I've googled this extensively to no avail. I cannot seem to wrap my head around this concept. Why are static final fields accepted in local classes? Such as the following example below:
public void sayGoodbyeInEnglish() {
class EnglishGoodbye {
public static final String farewell = "Bye bye";
public void sayGoodbye() {
System.out.println(farewell);
}
}
System.out.println(EnglishGoodbye.farewell);
EnglishGoodbye myEnglishGoodbye = new EnglishGoodbye();
myEnglishGoodbye.sayGoodbye();
}
In class EnglishGoodbye the variable farewell is allowed? Why? I'm confused. Why is that allowed but no static variable? I understand why it cannot access the members of the enclosing scope unless they are a compiler time constant as those variables cease to exist when the function ends but the class may not. Right?
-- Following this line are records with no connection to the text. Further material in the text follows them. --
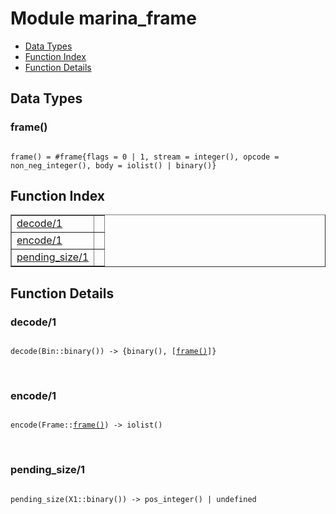 

# Module marina_frame #
* [Data Types](#types)
* [Function Index](#index)
* [Function Details](#functions)

<a name="types"></a>

## Data Types ##




### <a name="type-frame">frame()</a> ###


<pre><code>
frame() = #frame{flags = 0 | 1, stream = integer(), opcode = non_neg_integer(), body = iolist() | binary()}
</code></pre>

<a name="index"></a>

## Function Index ##


<table width="100%" border="1" cellspacing="0" cellpadding="2" summary="function index"><tr><td valign="top"><a href="#decode-1">decode/1</a></td><td></td></tr><tr><td valign="top"><a href="#encode-1">encode/1</a></td><td></td></tr><tr><td valign="top"><a href="#pending_size-1">pending_size/1</a></td><td></td></tr></table>


<a name="functions"></a>

## Function Details ##

<a name="decode-1"></a>

### decode/1 ###

<pre><code>
decode(Bin::binary()) -&gt; {binary(), [<a href="#type-frame">frame()</a>]}
</code></pre>
<br />

<a name="encode-1"></a>

### encode/1 ###

<pre><code>
encode(Frame::<a href="#type-frame">frame()</a>) -&gt; iolist()
</code></pre>
<br />

<a name="pending_size-1"></a>

### pending_size/1 ###

<pre><code>
pending_size(X1::binary()) -&gt; pos_integer() | undefined
</code></pre>
<br />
Im just confused on this.
Thanks!
It's not, in general.
But farewell
is a special kind of static final: one whose value is a constant, as defined by JLS 15.28. That means that it's not being initialized at that location, which is what's actually disallowed in non-static classes (including local classes), as per JLS 8.1.3.
The JLS states this explicitly (and in bold font) in 8.1.3 (note the "unless" part):
It is a compile-time error if an inner class declares a member that is explicitly or implicitly static, unless the member is a constant variable (§4.12.4).
If you change that line to either remove the final
modifier or make the expression non-constant (for example, new String("Bye bye")
), then you'll get the compilation error you expect:
Test.java:5: error: Illegal static declaration in inner class EnglishGoodbye
public static final String farewell = new String("Bye bye");
^
modifier 'static' is only allowed in constant variable declarations
1 error
A bit more:
The reason this is allowed is that constant variables are treated specially by the compiler. In particular, it's allowed to inline them -- the resulting bytecode doesn't have the farewell
field at all! If you decompile the class (javap -c YourClassName
), you'll see something like this:
public void sayGoodbyeInEnglish();
Code:
0: getstatic #2 // Field java/lang/System.out:Ljava/io/PrintStream;
3: ldc #3 // String Bye bye
5: invokevirtual #4 // Method java/io/PrintStream.println:(Ljava/lang/String;)V
...
The above corresponds to this line:
System.out.println(EnglishGoodbye.farewell);
It's a bit daunting, but notice that "3:" line. The program isn't loading the value of the field farewell
, it's loading constant #3 (which it note in a comment is the String "Bye bye") (you can see a list of the bytecodes on wikipedia).
Because farewell
is a constant variable (and not a "real" static member), and thus can be inlined in the code, it doesn't matter where you define it -- the variable's lifecycle is essentially that of the whole JVM, not any one class or instance, and thus it can be declared anywhere.